On Fri, 9 Jul 2004 00:05:41 -0700
"Karsten M. Self" <[EMAIL PROTECTED]> wrote:

> on Thu, Jul 08, 2004 at 07:55:41PM -0700, Kenward Vaughan
> ([EMAIL PROTECTED]) wrote:
> > I'm searching for a good system (squid + add on) for my firewall
> > which will do a reasonable job knocking out obvious problem sites
> > for my kids as they use the Web.  So far I've seen mentions of
> > squidguard and dansguardian, but don't know of others to consider,
> > if there are any.
> > 
> > Does anyone have thoughts about either of these possibilities?  The
> > only previous post I found concerning both turned out to be a
> > discussion about using one in particular.
> > 
> > My current (Shorewall based) firewall is my original 486/66 (48 Mb
> > ram) which also works well as our gateway.  I don't know what this
> > will do to it, though.  Anybody have thoughts about this part?
<snip>
> The main detraction to dansguardian is that it posts a big "denied"
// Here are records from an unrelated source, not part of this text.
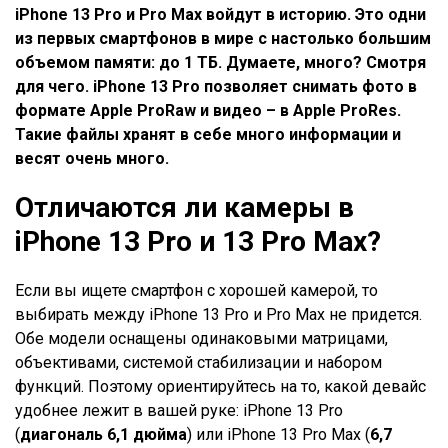
iPhone 13 Pro и Pro Max войдут в историю. Это одни
из первых смартфонов в мире с настолько большим
объемом памяти: до 1 ТБ. Думаете, много? Смотря
для чего. iPhone 13 Pro позволяет снимать фото в
формате Apple ProRaw и видео – в Apple ProRes.
Такие файлы хранят в себе много информации и
весят очень много.
Отличаются ли камеры в
iPhone 13 Pro и 13 Pro Max?
Если вы ищете смартфон с хорошей камерой, то
выбирать между iPhone 13 Pro и Pro Max не придется.
Обе модели оснащены одинаковыми матрицами,
объективами, системой стабилизации и набором
функций. Поэтому ориентируйтесь на то, какой девайс
удобнее лежит в вашей руке: iPhone 13 Pro
(
диагональ 6,1 дюйма
) или iPhone 13 Pro Max (
6,7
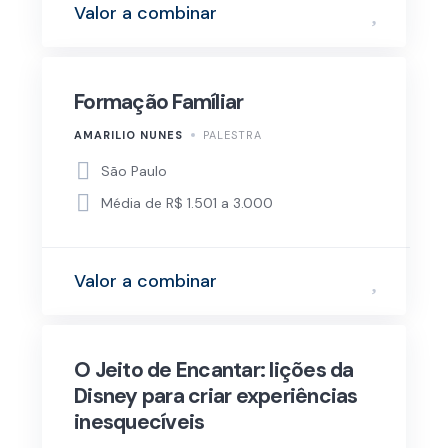
Valor a combinar
Formação Famíliar
AMARILIO NUNES
PALESTRA
São Paulo
Média de R$ 1.501 a 3.000
Valor a combinar
O Jeito de Encantar: lições da
Disney para criar experiências
inesquecíveis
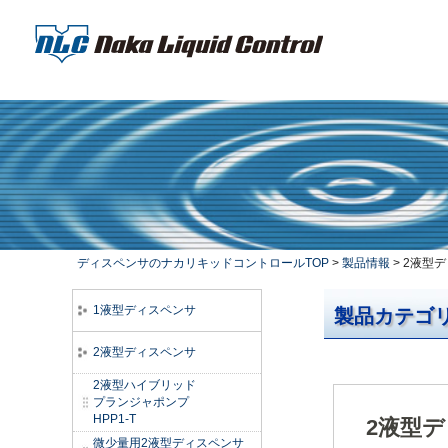
ディスペンサのナカリキッドコントロールTOP
>
製品情報
> 2液型
1液型ディスペンサ
製品カテゴ
2液型ディスペンサ
2液型ハイブリッド
プランジャポンプ
HPP1-T
2液型デ
微少量用2液型ディスペンサ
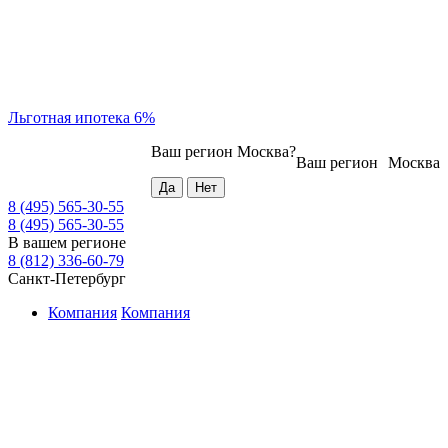
Льготная ипотека 6%
Ваш регион
Москва
?
Ваш регион
Москва
8 (495) 565-30-55
8 (495) 565-30-55
В вашем регионе
8 (812) 336-60-79
Санкт-Петербург
Компания
Компания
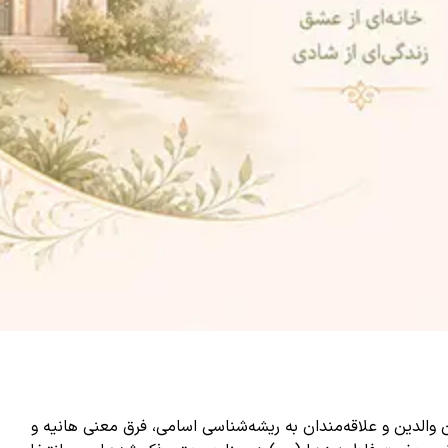
 والدین و علاقه‌مندان به ریشه‌شناسی اسامی، فرق معنی هانیه و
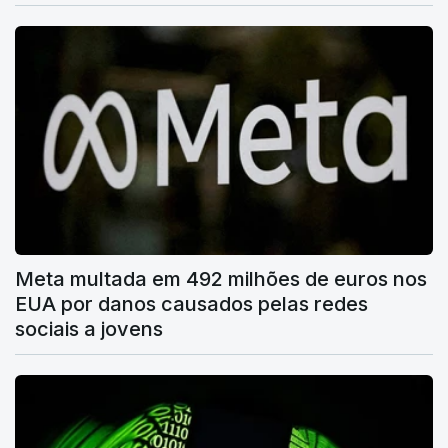
Meta multada em 492 milhões de euros nos
EUA por danos causados pelas redes
sociais a jovens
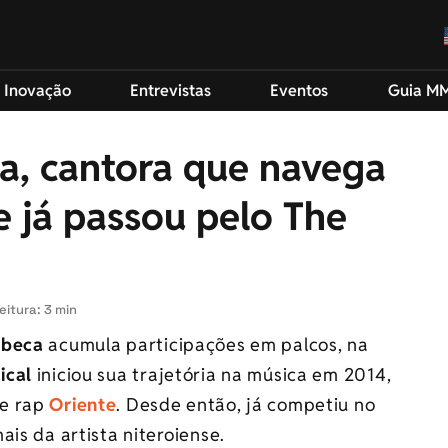
 Inovação
Entrevistas
Eventos
Guia M
, cantora que navega
e já passou pelo The
eitura: 3 min
ebeca
acumula participações em palcos, na
ical
iniciou sua trajetória na música em 2014,
de rap
Oriente
. Desde então, já competiu no
is da artista niteroiense.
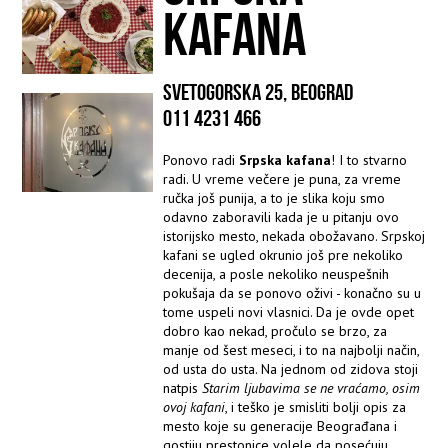
KAFANA
SVETOGORSKA 25, BEOGRAD
011 4231 466
Ponovo radi
Srpska kafana
! I to stvarno
radi. U vreme večere je puna, za vreme
ručka još punija, a to je slika koju smo
odavno zaboravili kada je u pitanju ovo
istorijsko mesto, nekada obožavano. Srpskoj
kafani se ugled okrunio još pre nekoliko
decenija, a posle nekoliko neuspešnih
pokušaja da se ponovo oživi - konačno su u
tome uspeli novi vlasnici. Da je ovde opet
dobro kao nekad, pročulo se brzo, za
manje od šest meseci, i to na najbolji način,
od usta do usta. Na jednom od zidova stoji
natpis
Starim ljubavima se ne vraćamo, osim
ovoj kafani
, i teško je smisliti bolji opis za
mesto koje su generacije Beograđana i
gostiju prestonice volele da posećuju,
> page up for anything that was denied.  For some banners, you just want
> a transparent drop.  What I do at home is control this via DNS,
> declare myself authoritative for a number of domains, send all traffic
> to a virtualhost on my local webserver, and serve up a light green 1x1
> PNG for all requests (the blocked content).  Results can be seen at:
> 
>     http://linuxmafia.com/~karsten/Images/green-is-blocked-ads.png
<snip>

Adzapper is another way to serve a small image instead of a big denied
page. Then you don't have to go to the trouble of dns games, either. As
with dansguardian, it's available in Woody.